4.6.6. Model Optimization

The AdamOptimizer in TensorFlow was used for training optimization. The dropout method and decay learning rate method were used to prevent over-fitting during training.

4.7. Performance Measure

A leave-one-complex-out cross-validation method [24] was used to evaluate our model. All positive and negative samples of one protein complex were chosen as the imbalanced validation set while the samples of the other complexes were used as the training set which consists of balanced positive and negative samples.

A probability value between 0 and 1 is returned after the samples are trained, while the class label is binary (1 for interaction and 0 for non-interaction). At a given probability threshold, any correctly predicted pair of interacting residues is designated as true positive (NTP), and any correctly predicted pair of non-interacting residues is designated as true negative (NTN). While false positive (NFP) and false negative (NFN) are pairs of residues that are incorrectly predicted to be positive or negative, respectively.
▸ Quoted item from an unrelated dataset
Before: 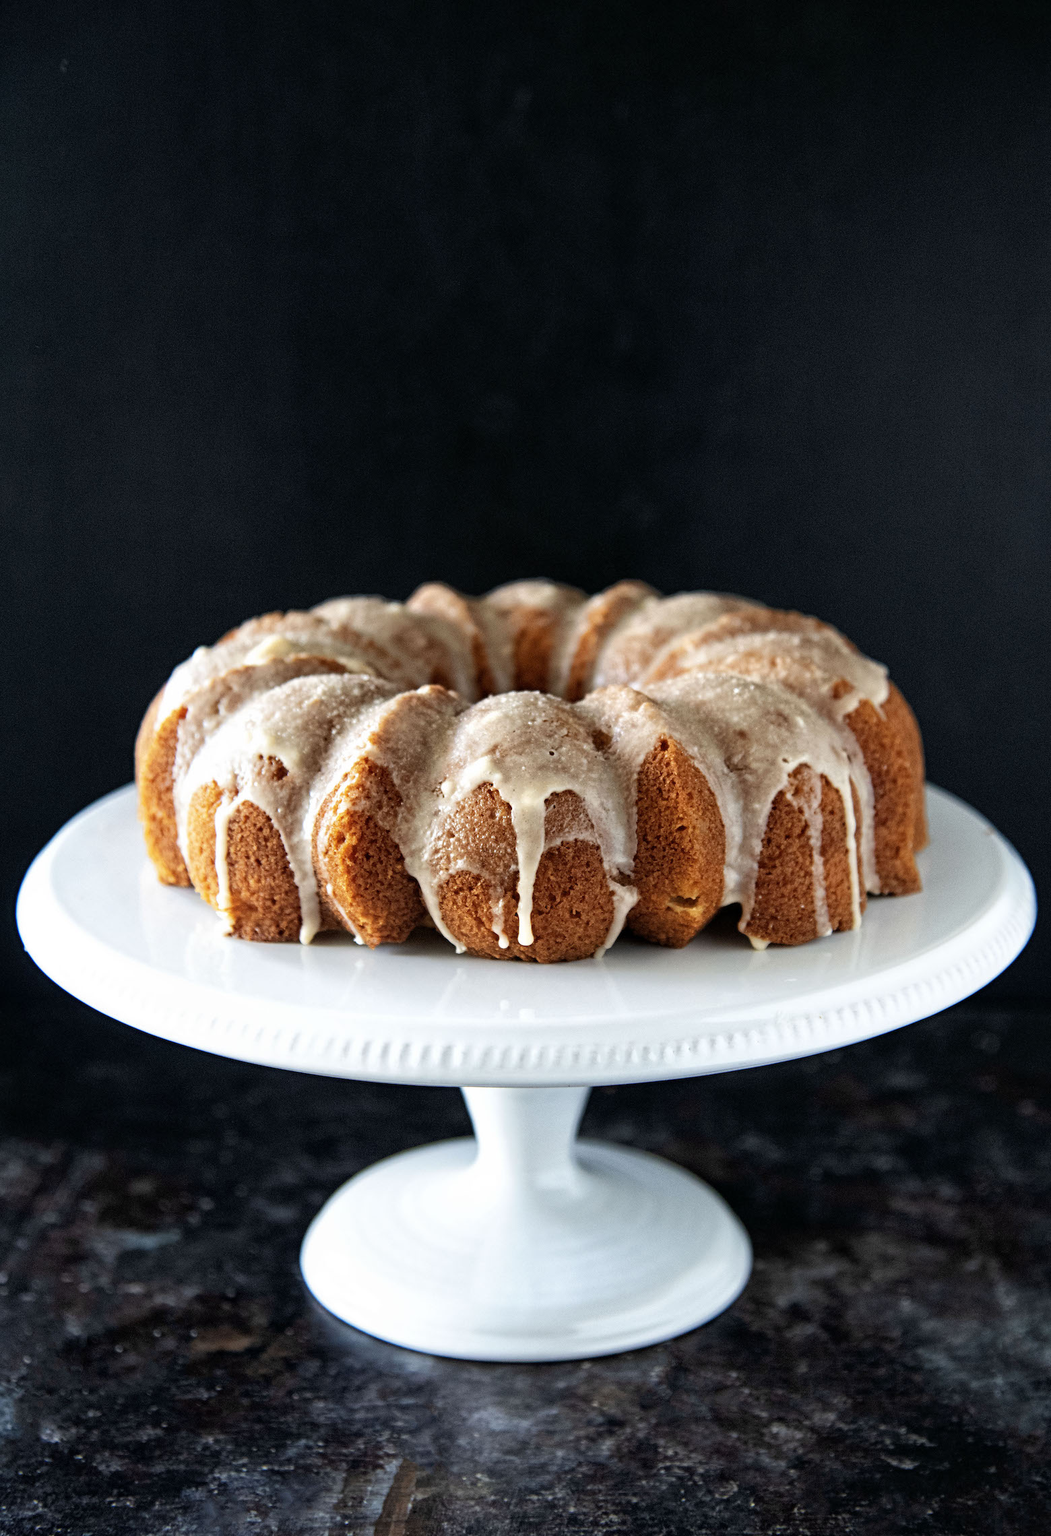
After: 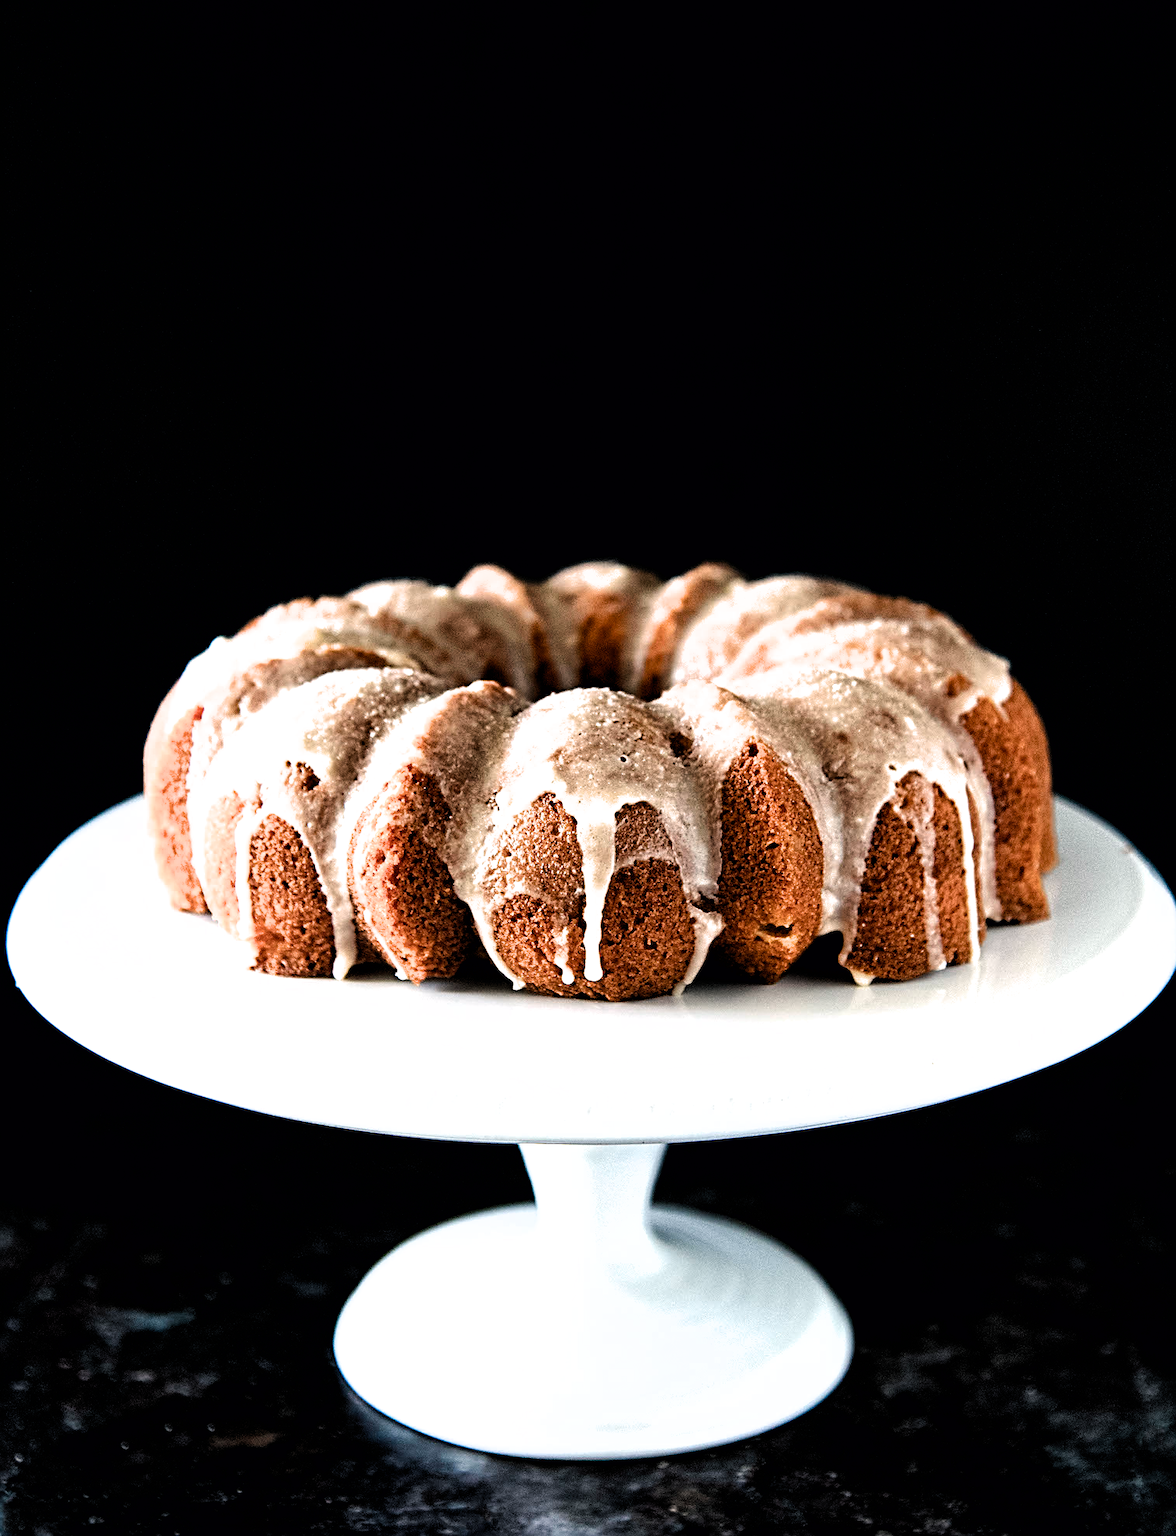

Accuracy, recall, and precision can be used for evaluation of machine learning models. But the balance between these parameters varies with thresholds. The other two evaluation methods are more commonly used: (1) the area under the ROC curve (AUC), where ROC is for a (1-specific) recall map that takes into account the entire threshold range; and (2) a set of optimal performance thresholds accuracy, recall and F1. In this study, we use AUC as the main performance metric.

For imbalanced data, AUC may give a false impression of accuracy [24]. So we employed another measure of accuracy proposed in PAIRpred [24], the first rank of the first positive prediction (RFPP). RFPP is defined as follows:

$$RFPP(p)=q$$

(7)

RFPP indicates p% of the dimers tested have at least one true positive interacting residue pair among the top q predictions [24].

4.8. Validation on Randomly Sampled Data

In order to further validate the rationality of a propensity score, we compared the result with propensity to that using randomly sampled interacting pairs from original positive samples. The same number of positive and negative samples (6739) were randomly selected from 12,138 original positive and 5,522,852 negative samples, respectively, using EasyEnsemble [60]. We used five-fold cross-validation to compare the AUCs of this random sample to those of the data set with high propensity to see if there is difference between them.